At IPUMS we continuously enhance our data products with newly available datasets, adding new variables and improvements to existing variables. We do this with the “Data Conversion Program”, a C++ application built to transform census and survey data into “harmonized” micro-data. When you visit ipums.org and make data extracts, you’re downloading data developed with the DCP.
Developing additions to our data often necessitate repeatedly regenerating all datasets for data quality checks (regression testing: did we break anything) and checking on variables available across many datasets while they are a work in progress, up until a public release.
The DCP has been described as “ETL on steroids” (ETL == Extract, Transform, Load.) It reads in census or survey records, transforms and adds computed values on those records and writes them out to a common format. It applies both large amounts of simple transforms – which change as researchers work on perfecting the output they want – and more complex transforms and computations. If you’re familiar with machine learning, think of these computations as ML “features.” These typically draw on the more simple transforms as their inputs. Another way to think of the _DCP is as a specialized big data execution engine just for complex, structured social science micro-data.
The more frequently we can regenerate large groups of datasets the faster our researchers can get feedback on their changes. And as a bonus fewer compute resources are needed to do the same work, even if we don’t always need many iterations of a data production run. Throwing hardware at the data production has help speed up the process. However it was pretty clear for a while that there were opportunities to make the DCP itself significantly faster.
Recent refactoring and code deletion (always nice) gave me the chance to introduce experimental optimizations to the Data Conversion Program. Once in place, these improvements cut time required to produce an entire data product’s set of datasets to between one half and one fifth the original amount of time.
Around the same time as the optimizations we’re looking at were done, we also switched to default compression of all DCP output; the sheer volume of uncompressed data had become a bottleneck when running many parallel jobs on our storage infrastructure. Sizes of many datasets were growing quickly at this time. We also switched to default compression of inputs to DCP where possible. While I won’t go into this topic more in these posts, it should be clear that a crucial step to optimizing data intensive applications is to minimize the volumes of data going in and out.
There were three types of optimizations to the DCP application code:
- Replacing slow algorithms in user-supplied code, discovered through profiling
- Switching to a faster hash table implementation throughout the _DCP code
- Refactoring bottleneck code to use a more data-oriented approach
The first of these effected only certain datasets with large household sizes; it’s not really useful to compare optimization (1) with (2) or (3) to the baseline because of the bi-modal distribution of the improvements. For effected datasets the speed-up was ten to thirty times and for the rest it was negligible. [1]
The second type – the hash table substitution – improved processing times on datasets everywhere with some products more than others; and the third – the data oriented refactoring – yielded the most improvement.
Results
Higher is better – more data per second.
The red shows the baseline performance; the orange represents the amount of speed-up gained with the hash table substitution. The blue represents the additional speed-up of data-oriented refactoring of key bottleneck code.

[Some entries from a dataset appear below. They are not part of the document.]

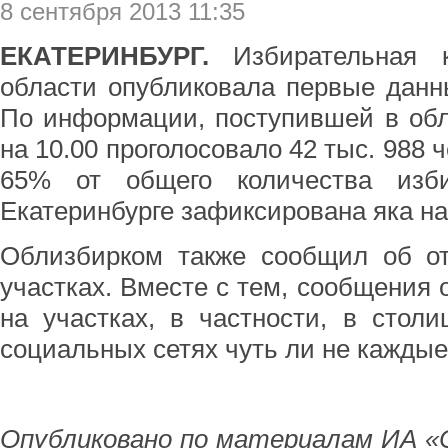
8 сентября 2013 11:35
ЕКАТЕРИНБУРГ.
Избирательная к
области опубликовала первые данн
По информации, поступившей в обл
на 10.00 проголосовало 42 тыс. 988 ч
65% от общего количества изб
Екатеринбурге зафиксирована яка на
Облизбирком также сообщил об от
участках. Вместе с тем, сообщения
на участках, в частности, в стол
социальных сетях чуть ли не каждые
Опубликовано по материалам ИА «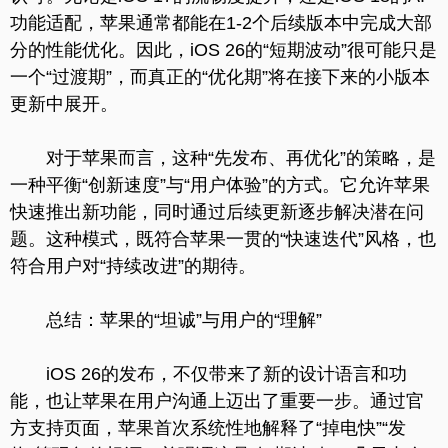
功能适配，苹果通常都能在1-2个后续版本中完成大部
分的性能优化。因此，iOS 26的“短期波动”很可能只是
一个“过渡期”，而真正的“优化期”将在接下来的小版本
更新中展开。
对于苹果而言，这种“先发布、再优化”的策略，是
一种平衡“创新速度”与“用户体验”的方式。它允许苹果
快速推出新功能，同时通过后续更新逐步解决潜在问
题。这种模式，既符合苹果一贯的“快速迭代”风格，也
符合用户对“持续改进”的期待。
总结：苹果的“坦诚”与用户的“理解”
iOS 26的发布，不仅带来了新的设计语言和功
能，也让苹果在用户沟通上迈出了重要一步。通过官
方支持页面，苹果首次系统性地解释了“掉电快”“发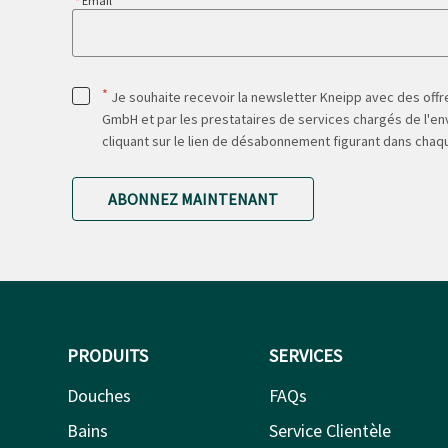
Email
*
Je souhaite recevoir la newsletter Kneipp avec des offre
GmbH et par les prestataires de services chargés de l'env
cliquant sur le lien de désabonnement figurant dans chaq
ABONNEZ MAINTENANT
PRODUITS
SERVICES
Douches
FAQs
Bains
Service Clientèle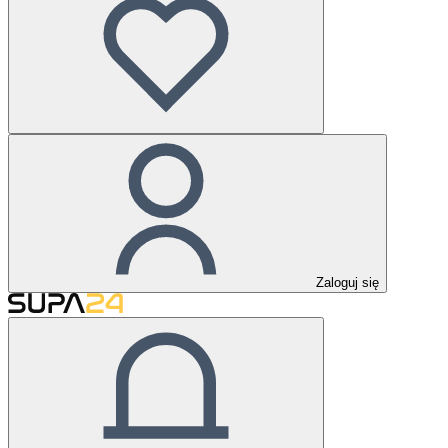
Zaloguj się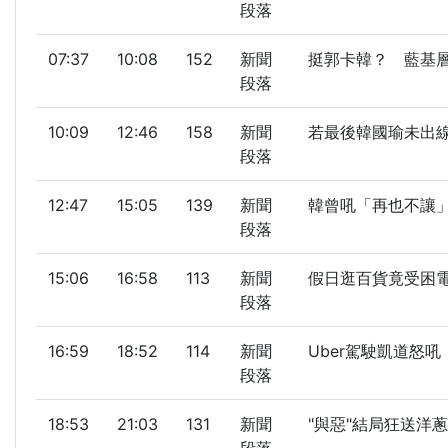
段落
07:37
10:08
152
新聞
挺郭卡韓？ 藍基層拒
段落
10:09
12:46
158
新聞
若最後韓國瑜未出線選2
段落
12:47
15:05
139
新聞
韓曾吼「再也不讓」！
段落
15:06
16:58
113
新聞
假日逛百貨竟受困電梯 
段落
16:59
18:52
114
新聞
Uber駕駛凱道怒吼 
段落
18:53
21:03
131
新聞
"與惡"結局狂送洋蔥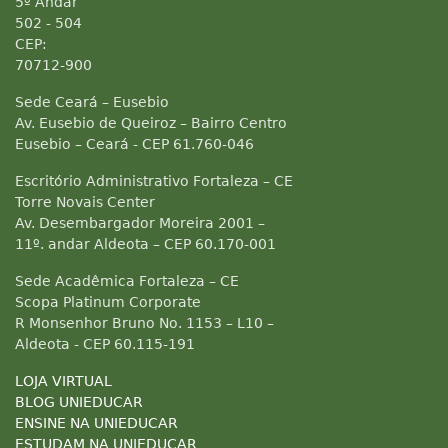
5º Andar
502 - 504
CEP:
70712-900
Sede Ceará – Eusebio
Av. Eusebio de Queiroz – Bairro Centro
Eusebio – Ceará - CEP 61.760-046
Escritório Administrativo Fortaleza – CE
Torre Novais Center
Av. Desembargador Moreira 2001 –
11º. andar Aldeota – CEP 60.170-001
Sede Acadêmica Fortaleza – CE
Scopa Platinum Corporate
R Monsenhor Bruno No. 1153 – L10 –
Aldeota - CEP 60.115-191
LOJA VIRTUAL
BLOG UNIEDUCAR
ENSINE NA UNIEDUCAR
ESTUDAM NA UNIEDUCAR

Here’s a more compact form of the same data.
The following posts will go into detail about each of the optimizations, I cover the tools and approaches I used to achieve the big speed improvements shown here.
The take-away is that even when starting with a reasonably fast C++ application there may be lots of opportunities to dramatically improve performance. In the case of DCP we enabled throughput that otherwise would have required three to four times as many compute cluster nodes which aren’t cheap.
[1] Certain user-supplied algorithms were O(n^2) where n was the household size (number of people living in the household.) Certain households in the new datasets contained households with thousands of people instead of the previous maximum of sixty.For the majority of small sized households the differences in the algorithms before and after optimization was small similar to how a bubble sort on a small number of elements can be nearly or even faster than a merge sort or quick sort.